It's not an exaggeration to say that the greatest day of my life was the day that Wendy's introduced its four for $4 meal, which includes my favorites — a junior bacon cheeseburger, chicken nuggets, a small order of fries, and a small drink. (The four for $4 is also my longest, most successful relationship). The only thing that complicates things between us is deciding whether I need to eat it immediately, finishing it at the last stoplight between Wendy's and my house, or whether I should wait to savor it while sitting (let's be honest, standing over the sink) in my own kitchen.
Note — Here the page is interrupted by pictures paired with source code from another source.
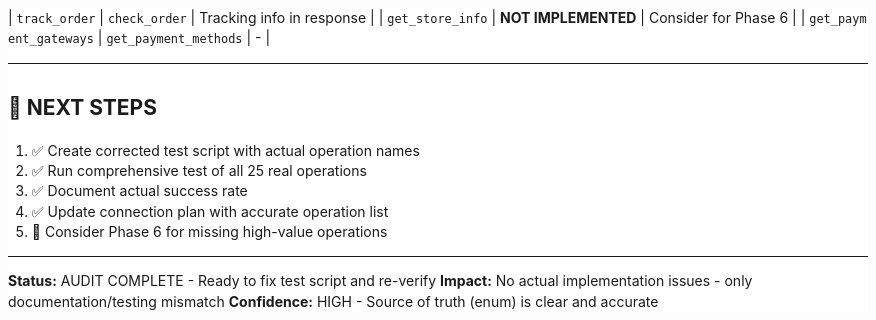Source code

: | `track_order` | `check_order` | Tracking info in response |
| `get_store_info` | **NOT IMPLEMENTED** | Consider for Phase 6 |
| `get_payment_gateways` | `get_payment_methods` | - |

---

## 🎯 NEXT STEPS

1. ✅ Create corrected test script with actual operation names
2. ✅ Run comprehensive test of all 25 real operations
3. ✅ Document actual success rate
4. ✅ Update connection plan with accurate operation list
5. 🔄 Consider Phase 6 for missing high-value operations

---

**Status:** AUDIT COMPLETE - Ready to fix test script and re-verify
**Impact:** No actual implementation issues - only documentation/testing mismatch
**Confidence:** HIGH - Source of truth (enum) is clear and accurate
My impulse is always to empty all of it into my open mouth as quickly as possible, but trying to do that and drive means I have to pass up the ketchup and nugget sauce, because 1) only monsters squeeze ketchup directly onto their fries and 2) SAFETY FIRST. The center console in my car has zero acceptable places to balance condiments — and that's why I have high hopes for the DipClip.
Preorder: Saucemoto DipCip, $7 at Milkmen Design
The DipClip seems to be designed for people like me who can name all of the Wendy's employees at any given time of day. It's a plastic dip-and-ketchup dish (its creators call it a ramekin, but settle down, Lord Grantham — it's a ketchup dish) that attaches to the air vents in your car. You can squeeze your ketchup into the attached rame-dish or use it to hold other condiments of your choice; either way, it allows you to safely dip and drive. (Our lawyers would like us to tell you that we do not recommend you dip and drive! Pull over, please.)
"It all started about 10 years ago during a road trip to Michigan. When a nugget-and-french-fry craving hit us, we pulled into the nearest drive-thru and placed our orders. And then the struggle began," the inventors wrote on Kickstarter. "Trying to balance sauce packets on our knees while we dunked our nuggets and fries, the inevitable happened: a freshly opened package of BBQ sauce tumbled uncontrollably onto the seat. Annoyed and aggravated, we said to ourselves, 'There has to be a better way.'"
DipClip has blown past its modest $10,000 goal on Kickstarter (raising $63,308 in 50 days) and it is estimated to ship to its backers in the spring. The initial DipClip release seems to be sold out — because of course it is — but you can pre-order one and you can bet I'll be trying to get my ketchup-covered fingers on one of these this year. Until then, DipClip. Until then.